Canada’s rate of inflation continued to soar in June, hitting a four-decade high of 8.1 percent as sky-scraping gasoline led a broad increase in prices, the government statistical agency said Wednesday.
Analysts had been expecting worse, after a 7.7 percent jump in prices the previous month, while the data suggested inflation — at its highest level since January 1983 — may have peaked.
“Inflation continues to heat up, but not to temperatures analysts had expected,” Desjardins analyst Royce Mendes said in a research note.
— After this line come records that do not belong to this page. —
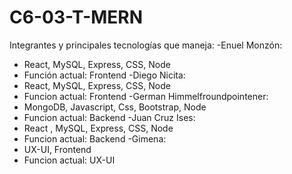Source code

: # C6-03-T-MERN

Integrantes y principales tecnologías que maneja:
-Enuel Monzón:
-	React, MySQL, Express, CSS, Node
-	Función actual: Frontend
-Diego Nicita:
-	React, MySQL, Express, CSS, Node
-	Funcion actual: Frontend
-German Himmelfroundpointener:
-	MongoDB, Javascript, Css, Bootstrap, Node
-	Funcion actual: Backend
-Juan Cruz Ises:
-	React , MySQL, Express, CSS, Node
-	Funcion actual: Backend
-Gimena:
-	UX-UI, Frontend
-	Funcion actual: UX-UI
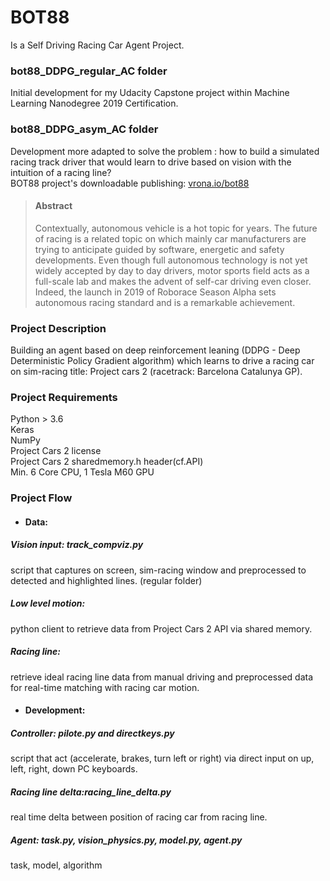 # BOT88
Is a Self Driving Racing Car Agent Project. 

### bot88_DDPG_regular_AC folder
Initial development for my Udacity Capstone project within Machine Learning Nanodegree 2019 Certification.

### bot88_DDPG_asym_AC folder
Development more adapted to solve the problem : how to build a simulated racing track driver that would learn to drive based on vision with the intuition of a racing line? <br>
BOT88 project's downloadable publishing: [vrona.io/bot88](https://www.vrona.io/fwp_portfolio/bot88/)

  > #### Abstract
  > Contextually, autonomous vehicle is a hot topic for years. The future of racing is a related topic on which mainly car    manufacturers are trying to anticipate guided by software, energetic and safety developments.
Even though full autonomous technology is not yet widely accepted by day to day drivers, motor sports field acts as a full-scale lab and makes the advent of self-car driving even closer.
Indeed, the launch in 2019 of Roborace Season Alpha sets autonomous racing standard and is a remarkable achievement.


### Project Description
Building an agent based on deep reinforcement leaning (DDPG - Deep Deterministic Policy Gradient algorithm) which learns to drive a racing car on sim-racing title: Project cars 2 (racetrack: Barcelona Catalunya GP).

### Project Requirements
Python > 3.6 <br>
Keras <br>
NumPy <br>
Project Cars 2 license<br>
Project Cars 2 sharedmemory.h header(cf.API)<br>
Min. 6 Core CPU, 1 Tesla M60 GPU<br>


### Project Flow
  - #### Data:
  ##### Vision input: track_compviz.py<br>
  script that captures on screen, sim-racing window and preprocessed to detected and highlighted lines. (regular folder)
                
  ##### Low level motion: <br>
  python client to retrieve data from Project Cars 2 API via shared memory.
                    
  ##### Racing line:<br>
  retrieve ideal racing line data from manual driving and preprocessed data for real-time matching with racing car motion.<br>

  - #### Development:
  ##### Controller: pilote.py and directkeys.py<br>
  script that act (accelerate, brakes, turn left or right) via direct input on up, left, right, down PC keyboards.
  
  ##### Racing line delta:racing_line_delta.py<br>
  real time delta between position of racing car from racing line.
                    
  ##### Agent: task.py, vision_physics.py, model.py, agent.py
  task, model, algorithm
This slightly weaker-than-anticipated reading “will come as good news for central bankers trying to control price pressures,” he added.
According to Statistics Canada, the cost to fill up cars and trucks went up 54.6 percent in the 12 months to June.
But in recent weeks, record gasoline prices have come down as crude oil tumbled.
The cost of purchasing a passenger vehicle in the month also rose, with demand outpacing supply as a result of the ongoing semiconductor chip shortage.
The lifting of most pandemic restrictions has also fueled an increase in tourism, with the return of sporting events, festivals and other large in-person gatherings leading to higher demand — and costs — for airfare, hotel rooms and restaurant meals.
Meanwhile, the costs of childcare, computer equipment and mortgage interest fell.
A red-hot housing market also cooled slightly, leading to lower real estate commissions.